Gogf
Indescribable
There is a big difference between the Civ3 and Civ4 combat systems.
Units in Civ3 lost just HP, whereas units in Civ4 lose both HP and strength. Strength in Civ4 is much more powerful, but because of the way the new combat system works, injured units are still weak. This is honestly a beautiful solution to the problem.
Whereas it was hard to argue in Civ3 that wounded units represented a damaged unit (they still had the same strength) instead of just one with less people, in Civ4 the combat system represents this. Notice how tanks look kind of beat up as they are damaged? This damage makes them easier to destroy.

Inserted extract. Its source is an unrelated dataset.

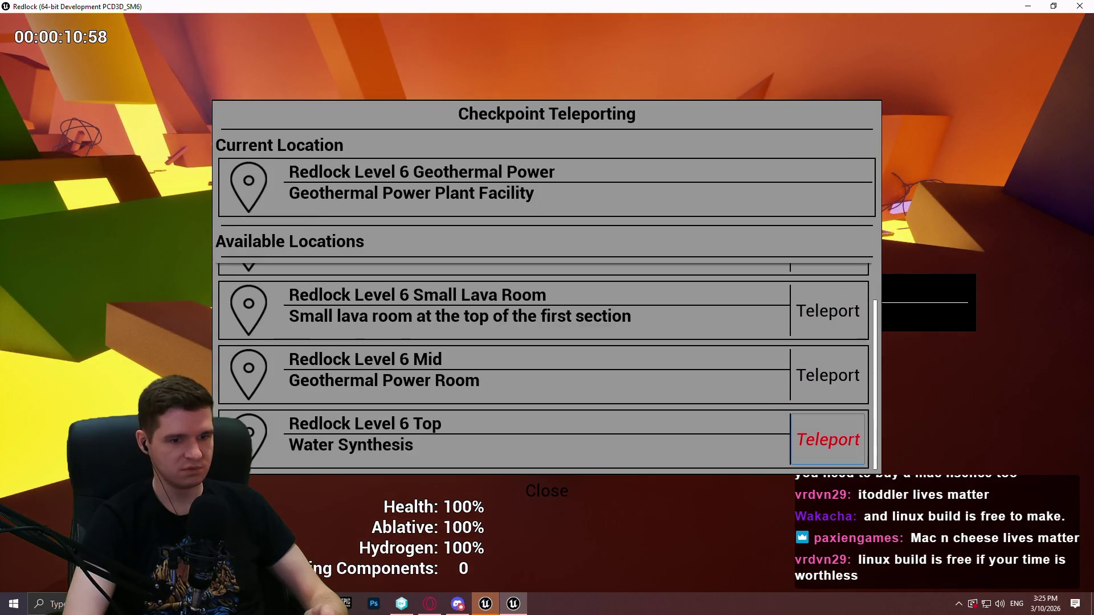
pyautogui.press('Return')
# Step: Run along the beams over the dark and blue blocks onto the blue pillar's top
pyautogui.press('w')
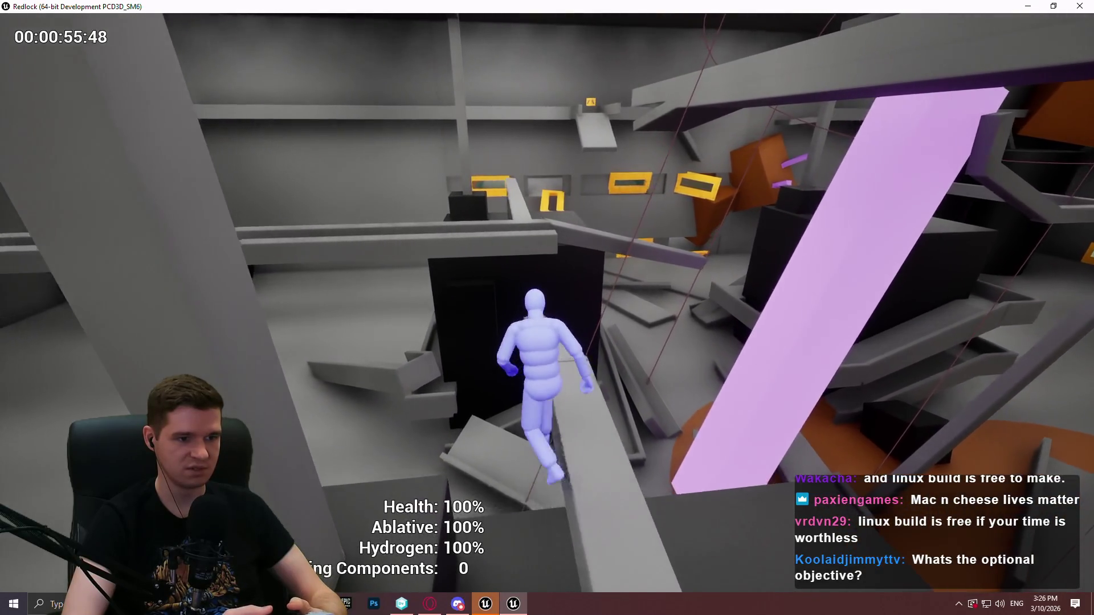
pyautogui.press('w')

Units in Civ3 lost just HP, whereas units in Civ4 lose both HP and strength. Strength in Civ4 is much more powerful, but because of the way the new combat system works, injured units are still weak. This is honestly a beautiful solution to the problem.

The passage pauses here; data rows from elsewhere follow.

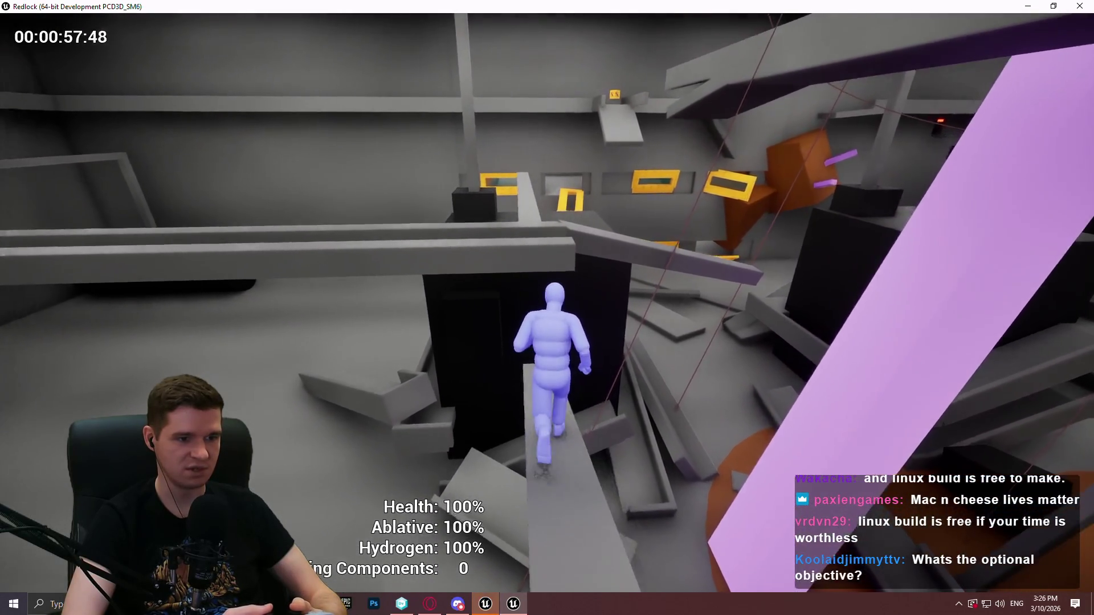
pyautogui.press('w')
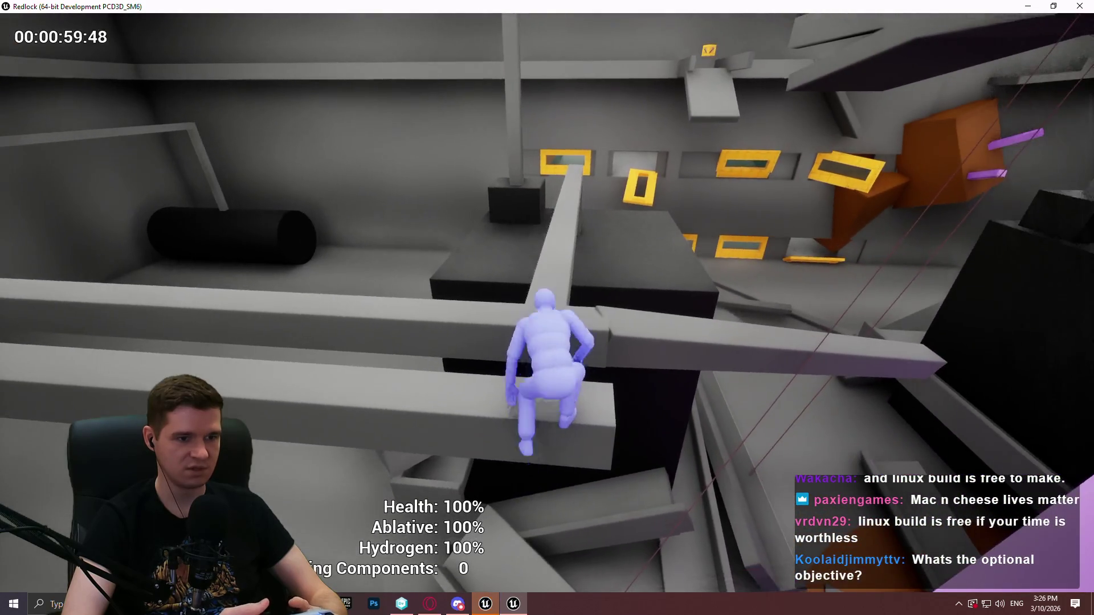
pyautogui.press('w')
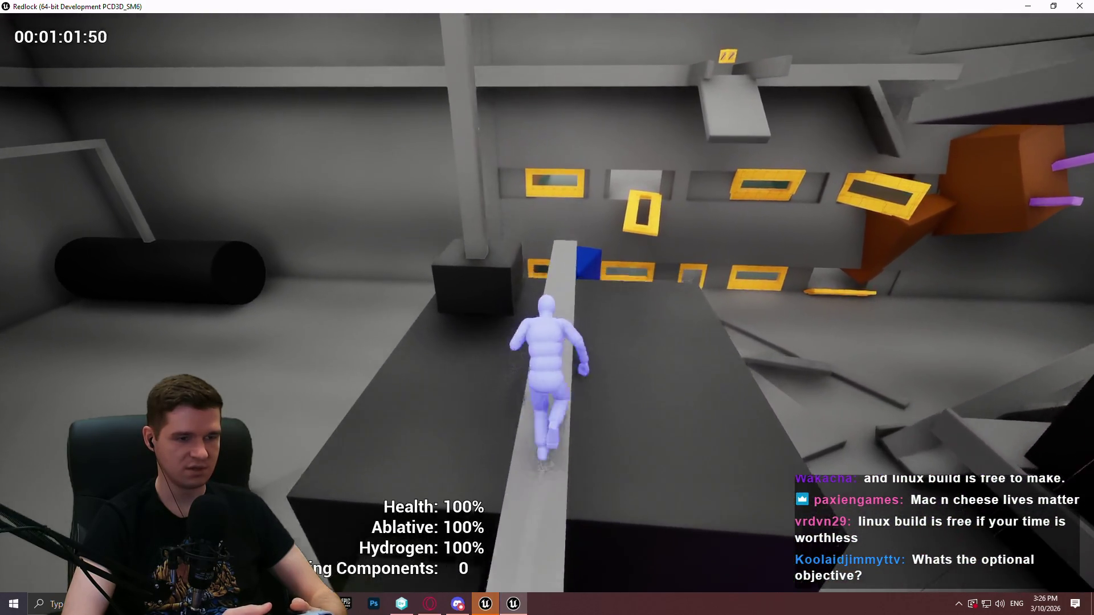
pyautogui.press('w')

Whereas it was hard to argue in Civ3 that wounded units represented a damaged unit (they still had the same strength) instead of just one with less people, in Civ4 the combat system represents this. Notice how tanks look kind of beat up as they are damaged? This damage makes them easier to destroy.



A military unit out in the field will disintegrate into nothing even if not in contact with the enemy. The civ combat system gets the overall "feel" more or less right without actually modelling things like logistics or single combat between units. You can't keep your units continuously in combat fighting everything that comes their way regardless of how powerful the unit is. When a badly damaged gunship unit loses to an archer I don't think of the helicopters actually being destroyed by the archer, just that the unit is now no longer combat effective due to you not properly maintaining the unit so it is removed from gameplay. To get it back, you have to build a new unit. It's called abstraction people, you'd think Civ players would understand that concept.